Eighty-four years after Weston accepted a woman's body in the guise of lines, forms, and volumes, the New York Times helped its readers accept their newly impoverished economic situations by running an article about another artist -- one who made buying and selling into an art form existing purely on its own terms. His was an art of pure circulation, as Brancusi's was an art of pure geometry. The artist's name was Charles Ponzi, his art form was what is now known as the Ponzi scheme, and we are to read the article about him (Ralph Blumenthal, "Uncovered Manuscript Sheds Light on the First Ponzi," New York Times 5 May 2009: A19+) with the help of another photograph.





The caption to this image in the online version at http://nytimes.com reads, "When Ponzi's scheme started to unravel, investors tried to get their money back. This was the crowd outside his firm, at 27 School Street [Boston], on July 30, 1920." Without the educational guidance of those words, however, what we primarily see with our naked eyes is an eddying, two-part composition made of men's hats. Almost all of these are the flat straw hats called boaters which were standard summer wear for middle-class American men as of 1920. Looking closely for deviations from the standard, I spot only a few felt hats, a few military or police caps, a few of the flat caps worn by men of the working class, and one Panama. This, then, is a street scene portraying a society in which men regulate their looks by a norm. Only the words printed below the scene can tell us, now, that these men are out on the street because they have just learned that the norm was nothing but a work of art.

But near the lower right corner of this crowd of men enacting Charles Ponzi's performance there is an exception to the norm. It is this exception, in fact, which helps us understand the norm to be a norm.




This exceptional aggregation of people appears to be a family group. Among all these men, its body language is feminine. Leading the group is an older woman, with a younger one behind her and two children to her left. Behind the younger woman walks a young man, and next to him is another figure who may be a third woman. The two young women, and only they, are looking toward their right, away from the crowd on the sidewalk where they stand. The head of the young woman who stands closer to us is inclined forward, as if she is listening for something being spoken. She is placed symmetrically in the middle of the composition: behind the older woman with the children, before the young man and the other young woman. Surrounded by the circumstantial data that we will look at in 2009 and call "history," she was, on July 30, 1920, what Weston would have called a living, palpitating body. Living and palpitating, listening for words coming toward her through the air, she had a name and what she would have called a biography. But we know her now only as an image. In that form -- "entirely impersonal, lacking in any human interest" -- she will now live forever.

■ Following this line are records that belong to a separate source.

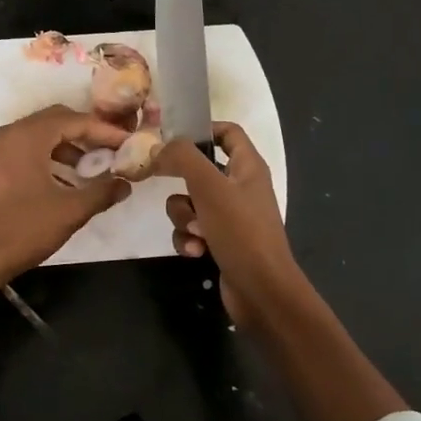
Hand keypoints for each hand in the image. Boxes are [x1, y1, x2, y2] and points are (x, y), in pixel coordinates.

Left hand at [0, 105, 132, 287]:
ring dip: (67, 147)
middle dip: (85, 134)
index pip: (74, 120)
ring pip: (40, 136)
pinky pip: (26, 151)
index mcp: (28, 136)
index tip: (127, 143)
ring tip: (92, 169)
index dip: (104, 131)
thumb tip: (125, 184)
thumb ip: (101, 192)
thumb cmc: (23, 229)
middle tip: (111, 150)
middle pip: (55, 121)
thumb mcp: (70, 211)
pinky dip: (48, 158)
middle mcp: (9, 134)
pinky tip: (65, 182)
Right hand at [157, 122, 303, 328]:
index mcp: (248, 167)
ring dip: (183, 218)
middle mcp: (241, 188)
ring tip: (196, 232)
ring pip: (189, 204)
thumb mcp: (209, 187)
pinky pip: (192, 231)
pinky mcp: (220, 242)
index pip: (228, 132)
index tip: (171, 139)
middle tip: (166, 186)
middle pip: (199, 170)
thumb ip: (183, 159)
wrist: (261, 290)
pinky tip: (197, 252)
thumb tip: (159, 149)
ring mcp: (231, 217)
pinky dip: (189, 239)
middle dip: (181, 184)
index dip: (202, 130)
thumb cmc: (241, 232)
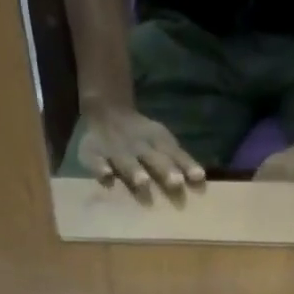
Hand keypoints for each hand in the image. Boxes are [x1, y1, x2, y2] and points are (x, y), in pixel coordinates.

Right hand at [75, 105, 205, 199]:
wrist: (106, 110)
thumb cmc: (141, 136)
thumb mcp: (162, 140)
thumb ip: (179, 160)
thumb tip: (200, 180)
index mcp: (156, 139)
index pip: (174, 152)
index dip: (186, 164)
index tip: (198, 178)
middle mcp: (138, 143)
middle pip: (153, 157)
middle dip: (165, 169)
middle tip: (176, 183)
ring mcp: (115, 147)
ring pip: (126, 159)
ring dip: (135, 170)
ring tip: (143, 183)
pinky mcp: (93, 151)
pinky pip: (95, 159)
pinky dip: (99, 168)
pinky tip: (106, 177)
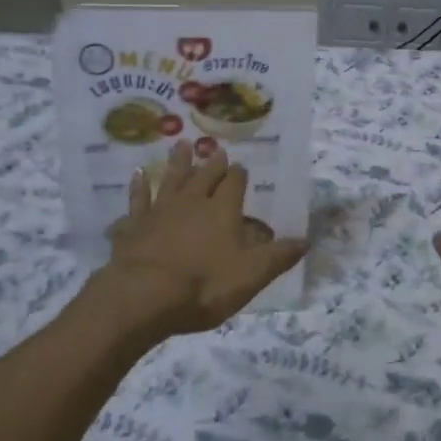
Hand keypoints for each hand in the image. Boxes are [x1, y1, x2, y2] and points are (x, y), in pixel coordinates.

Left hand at [95, 140, 306, 339]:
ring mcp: (160, 211)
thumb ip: (278, 256)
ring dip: (177, 162)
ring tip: (180, 145)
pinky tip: (137, 175)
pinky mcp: (133, 225)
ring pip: (171, 179)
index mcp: (222, 210)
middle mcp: (192, 202)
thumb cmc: (205, 285)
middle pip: (204, 176)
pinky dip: (138, 186)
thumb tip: (306, 240)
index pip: (234, 184)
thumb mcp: (252, 275)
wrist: (144, 295)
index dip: (239, 175)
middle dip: (212, 163)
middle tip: (215, 150)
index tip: (241, 166)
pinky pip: (137, 200)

Her immortality came to her through the labor of two artists: an anonymous photographer on a summer day in Boston, and -- prior to the photographer, and enabling his work -- Charles Ponzi, a choreographer whose material consisted of crowds of desperate men. That is their glory, and it is a glory entirely impersonal: the rigor of "the love that moves the sun and the other stars." Weston and Balanchine and the other great modernists have enabled us who dwell in their aftermath to see form in the act of rising free from the body. And -- thanks to the art of Charles Ponzi -- for a while it was possible to believe that the ballet of money was a way of making that act of transcendence available as a second chance to those who possess neither beauty nor a camera.